After the roundtable and the town hall, Panchanathan met with students and recipients of NSF’s CAREER award, prestigious grants made by Faculty Early Career Development Program to early-career researchers in recognition of their exceptional leadership at the frontiers of scientific knowledge. He also met with representatives from major corporations – Lockheed Martin, Honeywell, General Mills and others – as well as CEOs from NSF-supported startups like Adialante, Niron Magnetics and Valerian Materials.
Respectively, these startups are creating markets around the production of affordable and clinically valuable MRI technology; high-performance permanent magnets based entirely on low-cost, sustainable input materials; and renewable, degradable and recyclable polymers with properties that are competitive to established petroleum-derived alternatives.
Panchanathan rounded off his visit with tours of UMN’s Engineering Research Center (ERC) for Advanced Technologies for the Preservation of Biological Systems (ATP-Bio) and the National AI Research Institute for Climate-Land Interactions, Mitigation, Adaptation, Tradeoffs and Economy (AI-CLIMATE). These two NSF-supported facilities promote convergent research with unique focuses and aims.

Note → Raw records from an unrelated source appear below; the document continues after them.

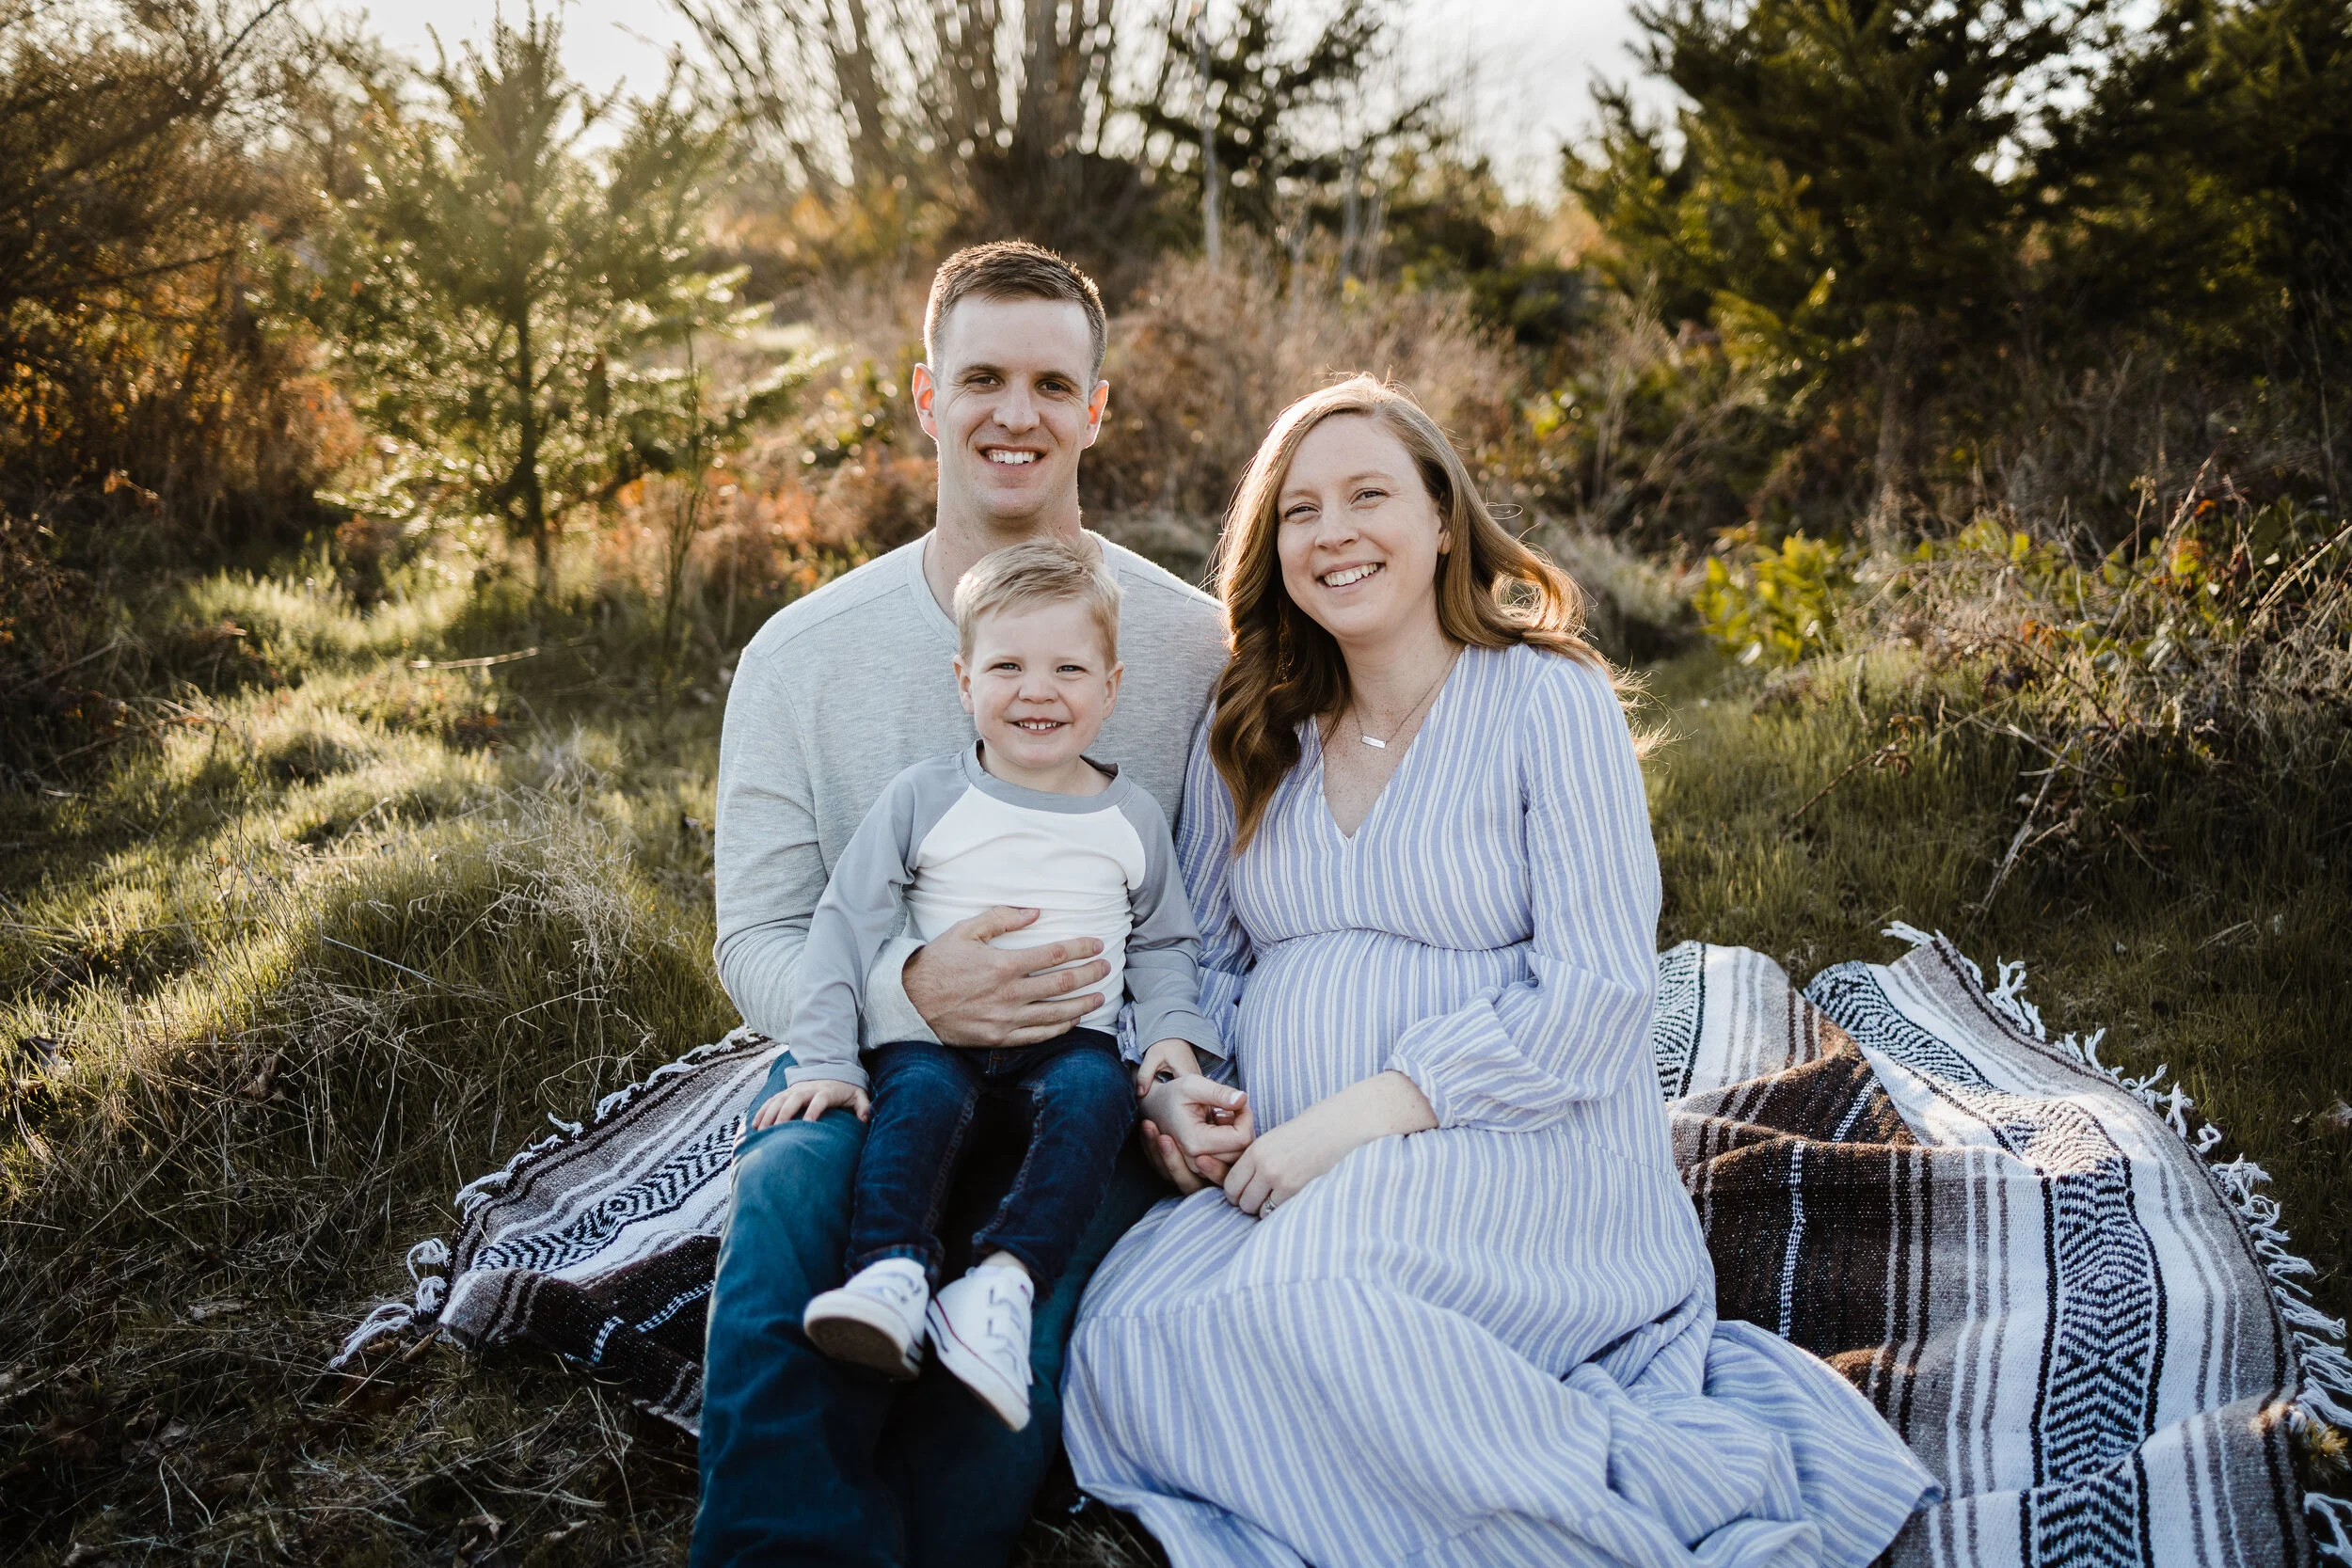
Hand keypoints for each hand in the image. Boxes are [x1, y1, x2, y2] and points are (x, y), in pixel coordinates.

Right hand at [750, 1078, 870, 1129]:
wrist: (831, 1070)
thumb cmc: (845, 1089)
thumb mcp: (858, 1095)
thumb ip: (863, 1107)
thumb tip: (866, 1120)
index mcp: (826, 1091)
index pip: (820, 1100)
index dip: (814, 1111)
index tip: (808, 1124)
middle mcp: (808, 1089)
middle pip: (794, 1099)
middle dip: (785, 1114)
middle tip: (777, 1130)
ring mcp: (795, 1090)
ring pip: (779, 1100)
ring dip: (769, 1114)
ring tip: (762, 1130)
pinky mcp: (786, 1093)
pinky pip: (771, 1101)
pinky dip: (762, 1111)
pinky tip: (755, 1125)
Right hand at [902, 906, 1110, 1046]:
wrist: (911, 1001)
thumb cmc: (938, 962)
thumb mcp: (966, 930)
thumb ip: (1001, 918)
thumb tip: (1035, 913)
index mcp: (1004, 964)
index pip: (1055, 954)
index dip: (1080, 948)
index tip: (1096, 944)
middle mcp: (1010, 994)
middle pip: (1063, 984)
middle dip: (1089, 975)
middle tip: (1105, 968)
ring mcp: (1006, 1019)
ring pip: (1056, 1014)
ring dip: (1082, 1004)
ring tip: (1099, 996)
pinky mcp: (999, 1038)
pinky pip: (1038, 1036)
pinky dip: (1059, 1029)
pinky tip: (1072, 1021)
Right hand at [1138, 1071, 1252, 1191]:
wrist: (1155, 1108)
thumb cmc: (1173, 1095)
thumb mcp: (1192, 1084)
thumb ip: (1219, 1092)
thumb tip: (1243, 1099)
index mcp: (1195, 1142)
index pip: (1241, 1139)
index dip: (1246, 1117)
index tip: (1238, 1103)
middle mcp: (1196, 1162)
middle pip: (1242, 1152)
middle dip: (1244, 1127)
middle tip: (1232, 1108)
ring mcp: (1199, 1170)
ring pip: (1237, 1159)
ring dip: (1238, 1137)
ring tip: (1223, 1118)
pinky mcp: (1202, 1170)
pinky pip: (1229, 1161)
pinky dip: (1231, 1145)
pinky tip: (1221, 1129)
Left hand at [1222, 1070, 1433, 1216]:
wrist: (1343, 1124)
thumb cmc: (1313, 1129)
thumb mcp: (1277, 1137)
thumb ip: (1260, 1159)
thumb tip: (1248, 1182)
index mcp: (1256, 1149)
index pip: (1230, 1183)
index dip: (1236, 1193)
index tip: (1246, 1194)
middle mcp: (1263, 1164)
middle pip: (1241, 1200)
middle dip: (1249, 1204)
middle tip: (1261, 1201)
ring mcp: (1280, 1178)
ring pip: (1256, 1209)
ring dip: (1263, 1210)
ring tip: (1277, 1202)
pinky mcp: (1297, 1189)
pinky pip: (1276, 1212)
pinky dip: (1280, 1212)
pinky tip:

Research at the ATP Bio center focuses on "stopping biological time" for organ transplants by radically extending the ability to bank and transport cells, aquatic embryos, tissue, skin, whole organs, microphysiological systems ("organs-on-a-chip") and even whole organisms. Goals of this ERC are to build advanced biopreservation technologies and develop a robust and diverse STEM workforce. The expected societal impacts of this research include cell therapies, transplantable tissues and organs, skin and biological dressings, food supply sustainability, new drugs and other "lab to market" innovations intended for the public’s welfare.
AI-CLIMATE is one of seven National AI Research Institutes announced under the "Biden-Harris Responsible AI Initiative" earlier this year. These institutes are designed to catalyze collaboration across institutions of higher education, federal agencies and industry to pursue transformative AI advances that are ethical, trustworthy, responsible and serve the public good. Research at the AI-Climate institute is focused on combining knowledge from agriculture and forestry sciences with novel methods in AI to curb the effects of climate change and lift the economies of rural communities. The goals are to improve accounting for carbon in farms and forests, empower carbon markets, inform decision making and expand and diversify rural and urban AI workforces.
Panchanathan’s visit to Minnesota highlighted the power of NSF investments to connect people, communities and sectors. These cross-sectoral partnerships, he said, are the frameworks for regional hubs of innovation and are critical to accelerating the development of key technologies at the center of resilient supply chains in the Midwest and beyond.